» **Work to be completed**
Work out how many lines in the records contain the word "kişiler", and give that number alone.

» **Recorded data**
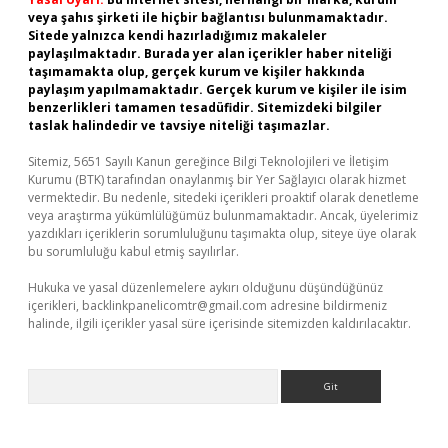
veya şahıs şirketi ile hiçbir bağlantısı bulunmamaktadır.
Sitede yalnızca kendi hazırladığımız makaleler
paylaşılmaktadır. Burada yer alan içerikler haber niteliği
taşımamakta olup, gerçek kurum ve kişiler hakkında
paylaşım yapılmamaktadır. Gerçek kurum ve kişiler ile isim
benzerlikleri tamamen tesadüfidir. Sitemizdeki bilgiler
taslak halindedir ve tavsiye niteliği taşımazlar.
Sitemiz, 5651 Sayılı Kanun gereğince Bilgi Teknolojileri ve İletişim
Kurumu (BTK) tarafından onaylanmış bir Yer Sağlayıcı olarak hizmet
vermektedir. Bu nedenle, sitedeki içerikleri proaktif olarak denetleme
veya araştırma yükümlülüğümüz bulunmamaktadır. Ancak, üyelerimiz
yazdıkları içeriklerin sorumluluğunu taşımakta olup, siteye üye olarak
bu sorumluluğu kabul etmiş sayılırlar.
Hukuka ve yasal düzenlemelere aykırı olduğunu düşündüğünüz
içerikleri,
backlinkpanelicomtr@gmail.com
adresine bildirmeniz
halinde, ilgili içerikler yasal süre içerisinde sitemizden kaldırılacaktır.
Arama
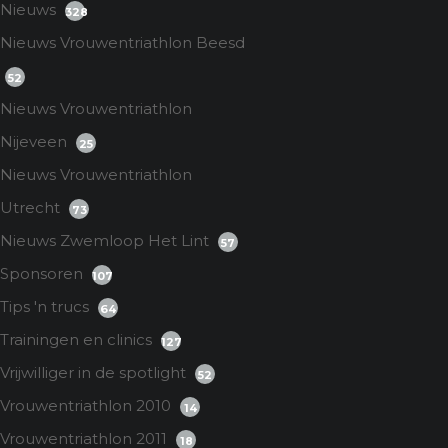
Nieuws
328
Nieuws Vrouwentriathlon Beesd
52
Nieuws Vrouwentriathlon
Nijeveen
25
Nieuws Vrouwentriathlon
Utrecht
73
Nieuws Zwemloop Het Lint
57
Sponsoren
107
Tips 'n trucs
64
Trainingen en clinics
127
Vrijwilliger in de spotlight
52
Vrouwentriathlon 2010
14
Vrouwentriathlon 2011
18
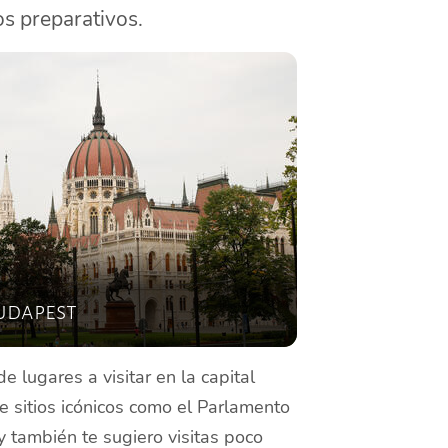
os preparativos.
udapest
de lugares a visitar en la capital
e sitios icónicos como el Parlamento
y también te sugiero visitas poco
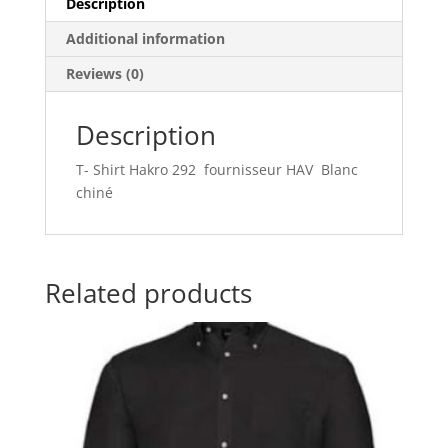
Description
Additional information
Reviews (0)
Description
T- Shirt Hakro 292 fournisseur HAV Blanc
chiné
Related products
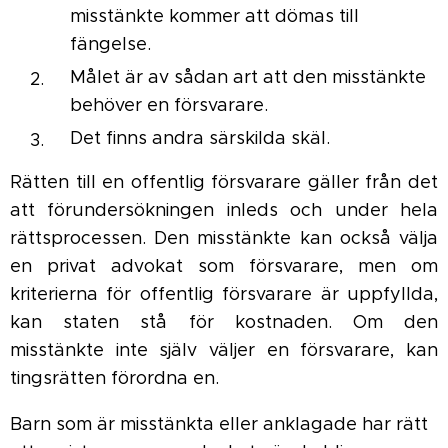
misstänkte kommer att dömas till
fängelse.
Målet är av sådan art att den misstänkte
behöver en försvarare.
Det finns andra särskilda skäl.
Rätten till en offentlig försvarare gäller från det
att förundersökningen inleds och under hela
rättsprocessen. Den misstänkte kan också välja
en privat advokat som försvarare, men om
kriterierna för offentlig försvarare är uppfyllda,
kan staten stå för kostnaden. Om den
misstänkte inte själv väljer en försvarare, kan
tingsrätten förordna en.
Barn som är misstänkta eller anklagade har rätt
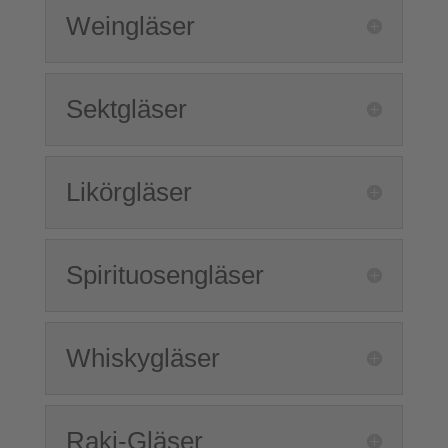
Weingläser
Sektgläser
Likörgläser
Spirituosengläser
Whiskygläser
Raki-Gläser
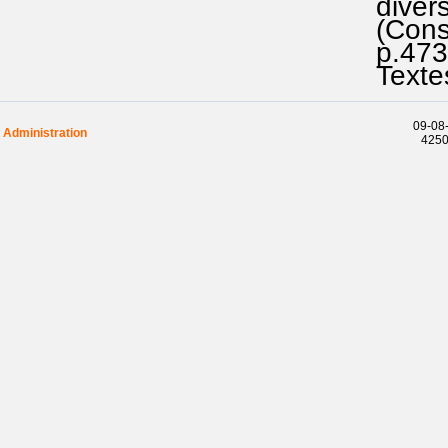
divers 
(Constit
p.473 
Textes 
09-08-
Administration
42506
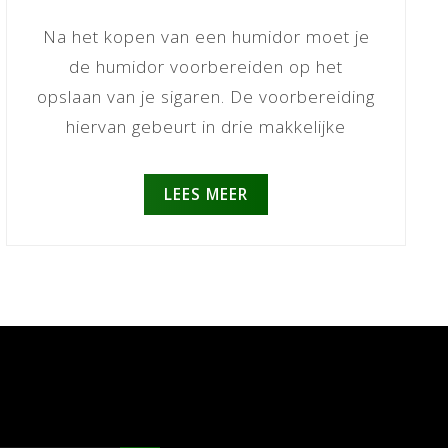
Na het kopen van een humidor moet je
de humidor voorbereiden op het
opslaan van je sigaren. De voorbereiding
hiervan gebeurt in drie makkelijke
stappe...
LEES MEER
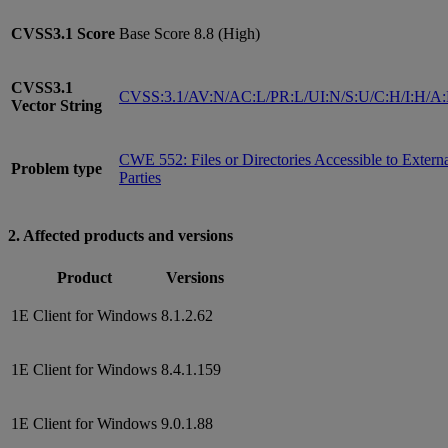
CVSS3.1
Score
Base Score 8.8 (High)
CVSS3.1
CVSS:3.1/AV:N/AC:L/PR:L/UI:N/S:U/C:H/I:H/A
Vector String
CWE 552: Files or Directories Accessible to Extern
Problem type
Parties
2. Affected products and versions
Product
Versions
1E Client for Windows
8.1.2.62
1E Client for Windows
8.4.1.159
1E Client for Windows
9.0.1.88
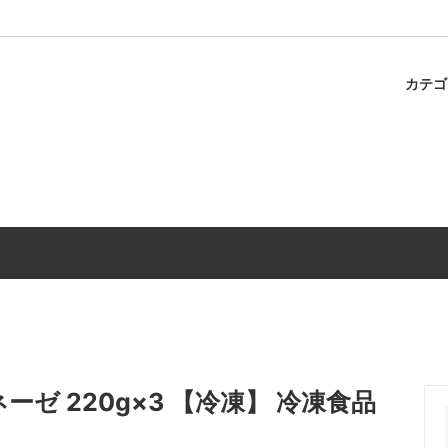
カテ
ャのスパゲティ
パスタ
冷蔵商品
調味料
ゼ 220g×3 【冷凍】 冷凍食品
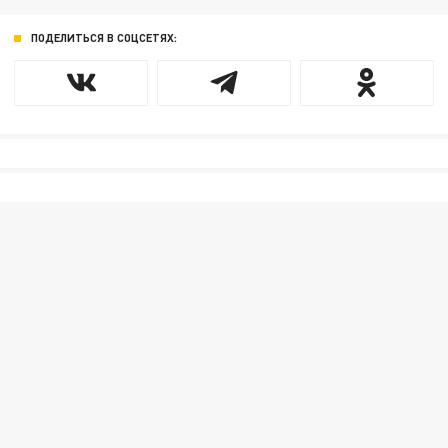
ПОДЕЛИТЬСЯ В СОЦСЕТЯХ:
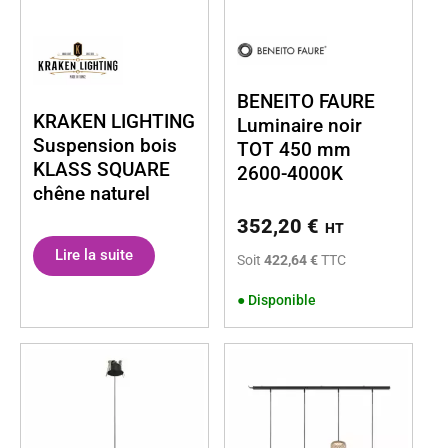
BENEITO FAURE
KRAKEN LIGHTING
Luminaire noir
Suspension bois
TOT 450 mm
KLASS SQUARE
2600-4000K
chêne naturel
352,20
€
HT
Lire la suite
Soit
422,64 €
TTC
●
Disponible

» **Response area**
2